==== Supplied entries ====

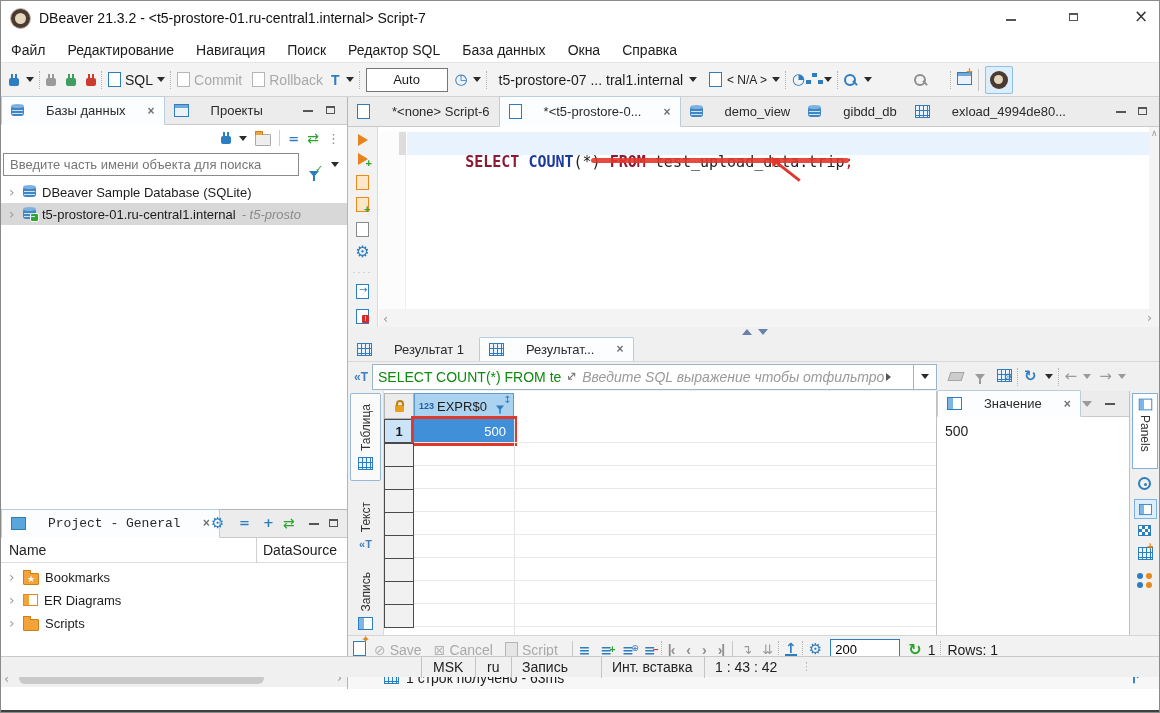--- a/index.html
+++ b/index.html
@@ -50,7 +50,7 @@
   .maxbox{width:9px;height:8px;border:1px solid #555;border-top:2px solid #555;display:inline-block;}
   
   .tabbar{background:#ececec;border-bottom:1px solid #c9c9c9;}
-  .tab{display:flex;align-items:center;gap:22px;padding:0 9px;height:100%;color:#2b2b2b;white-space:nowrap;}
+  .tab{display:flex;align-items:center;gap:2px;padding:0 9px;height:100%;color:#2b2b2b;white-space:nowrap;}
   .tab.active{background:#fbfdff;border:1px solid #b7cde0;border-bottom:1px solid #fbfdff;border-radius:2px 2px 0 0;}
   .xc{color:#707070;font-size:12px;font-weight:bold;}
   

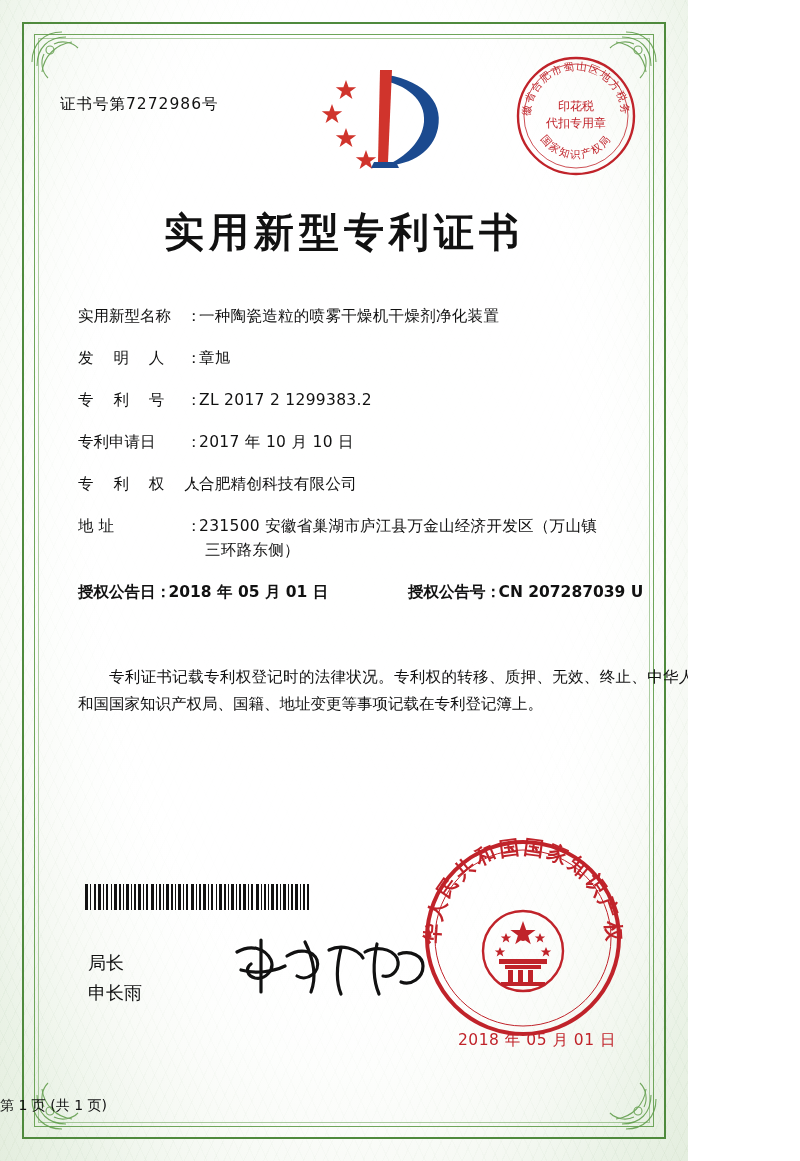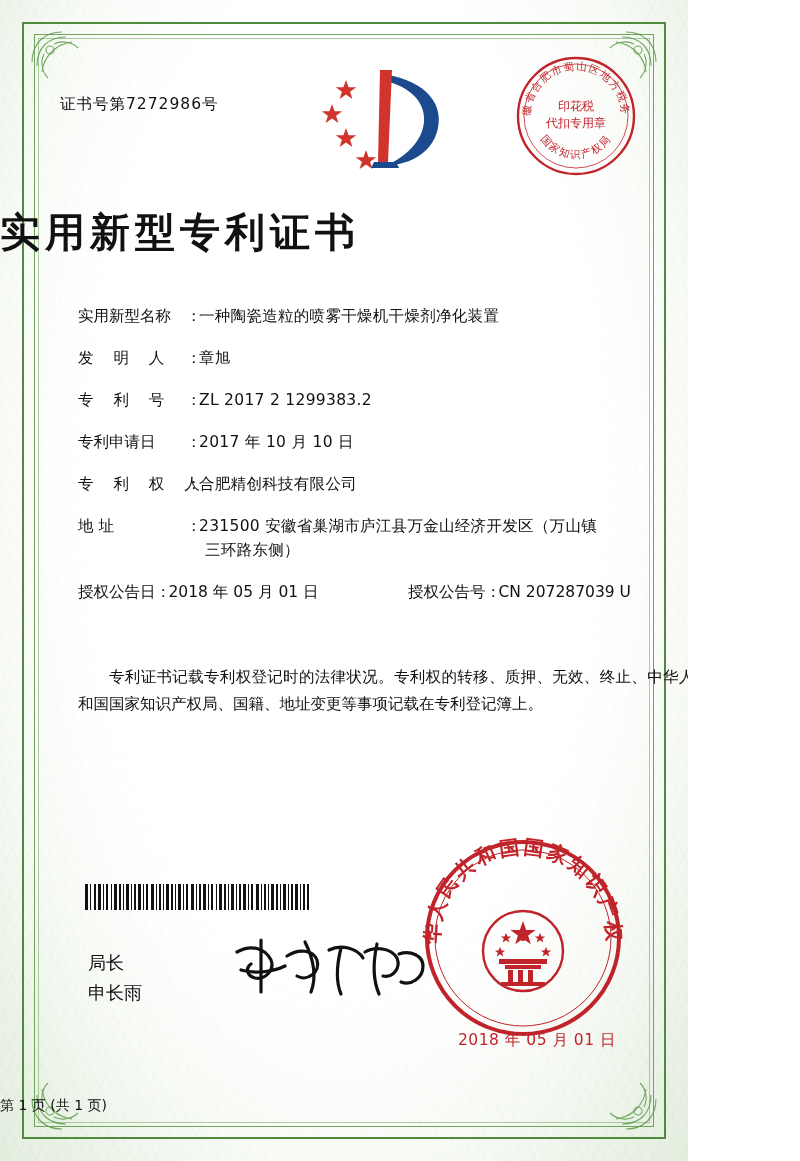--- a/index.html
+++ b/index.html
@@ -102,6 +102,7 @@
     position: absolute;
     left: 0; right: 0;
     top: 205px;
+    text-align: center;
     font-size: 40px;
     font-weight: bold;
     letter-spacing: 5px;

====

* **Work required**
The answer consists of the records repeated exactly, without any images.

* **Response for this exercise**
--- a/index.html
+++ b/index.html
@@ -50,7 +50,7 @@
   .maxbox{width:9px;height:8px;border:1px solid #555;border-top:2px solid #555;display:inline-block;}
   
   .tabbar{background:#ececec;border-bottom:1px solid #c9c9c9;}
-  .tab{display:flex;align-items:center;gap:22px;padding:0 9px;height:100%;color:#2b2b2b;white-space:nowrap;}
+  .tab{display:flex;align-items:center;gap:2px;padding:0 9px;height:100%;color:#2b2b2b;white-space:nowrap;}
   .tab.active{background:#fbfdff;border:1px solid #b7cde0;border-bottom:1px solid #fbfdff;border-radius:2px 2px 0 0;}
   .xc{color:#707070;font-size:12px;font-weight:bold;}
   

--- a/index.html
+++ b/index.html
@@ -102,6 +102,7 @@
     position: absolute;
     left: 0; right: 0;
     top: 205px;
+    text-align: center;
     font-size: 40px;
     font-weight: bold;
     letter-spacing: 5px;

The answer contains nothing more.